Access to documents: The consideration that disclosure was likely to undermine the privacy and integrity of the experts concerned is a consideration of a general nature not otherwise supported by any factor specific to the case. Disclosure would have made it possible for suspicions of partiality to be dispelled or allowed the experts to dispute the merits of those allegations. If a general consideration, unsupported by evidence, were to be accepted, it could be applied to any situation where an EU authority obtains experts opinions, contrary to the requirement that exceptions to the right of access to documents must be interpreted strictly. Thus, the conditions required by Article 8(b) were satisfied.

 

C-201/14, SMARANDA BARA ET AL. V. PRESEDINTELE CASEI NATIONALE DE ASIGURARI DE SANATATE (CNAS) ET AL., 1.10.2015 (“BARA”)

Reference for a preliminary ruling by the Romanian Court of Appeal. Applicants earn income from self-employment.
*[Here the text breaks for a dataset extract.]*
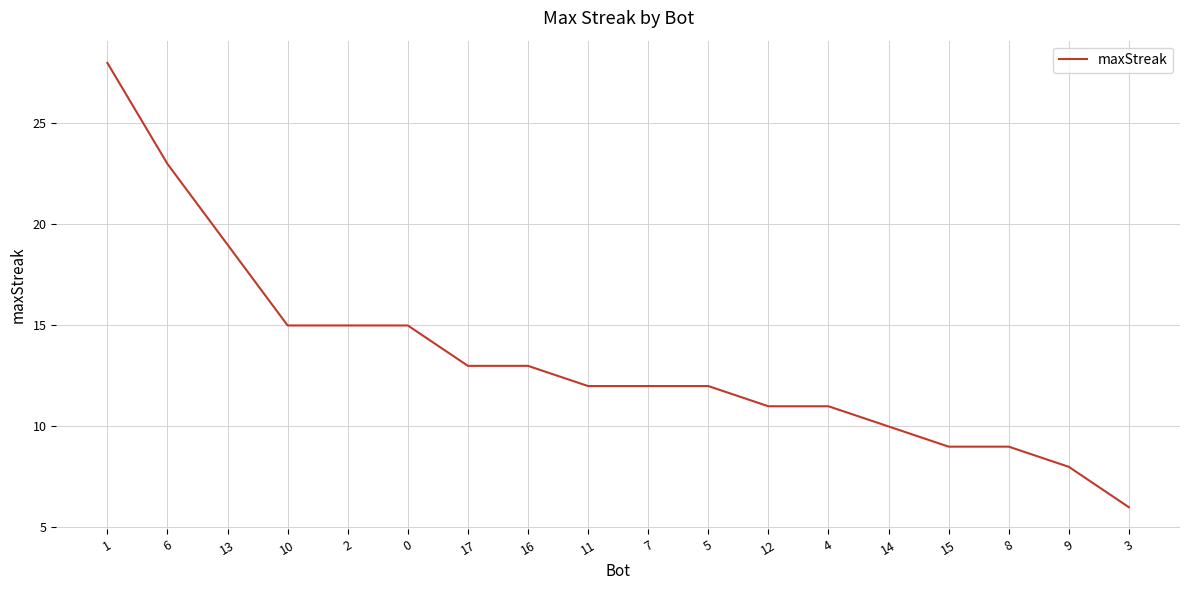

Reading left to right, extract all data points from this chart.

1=28	6=23	13=19	10=15	2=15	0=15	17=13	16=13	11=12	7=12	5=12	12=11	4=11	14=10	15=9	8=9	9=8	3=6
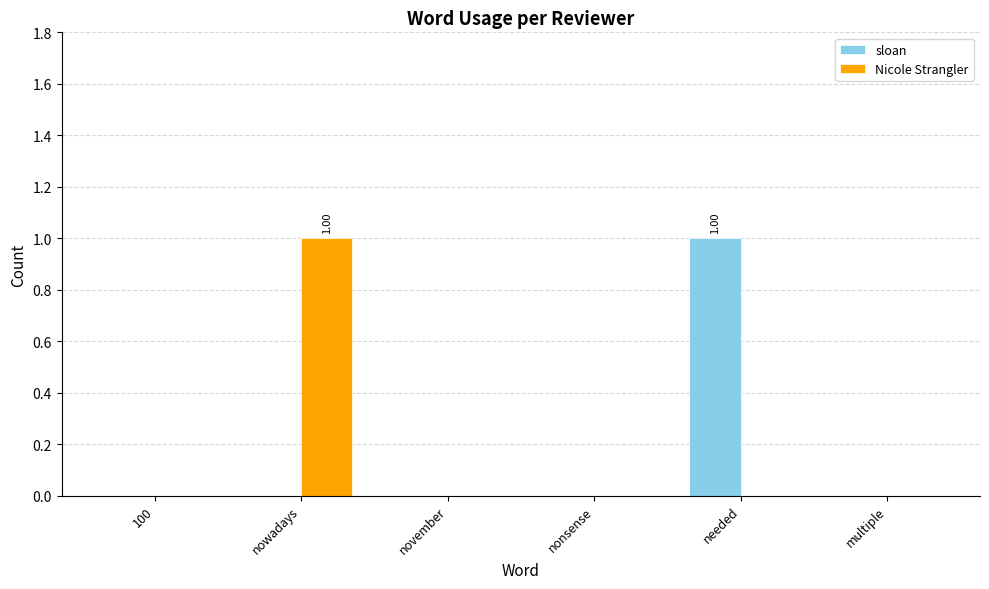

At how many categories does at least one series exceed 0?

2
Data relating to their declared income was transferred by ANAF (the national tax authority) to CNAS (the national health insurance authority); the latter sought payment of arrears of contributions to the health insurance regime, based on this data. The applicants challenged the lawfulness of the transfer of tax data relating to their income, alleging that the data were used for purposes other than those for which they had initially been provided to ANAF, without their prior explicit consent and without having been previously informed.

Questions referred (partial listing): Whether personal data may be processed by authorities for which such data were not intended where such an operation gives rise, retroactively, to financial loss.

Definition of personal data: Tax data transferred are personal data, since they are “information relating to an identified or identifiable natural person.”

Definition of processing: Both the transfer of the data by ANAF, and the subsequent processing by CNAS, constitute processing of personal data.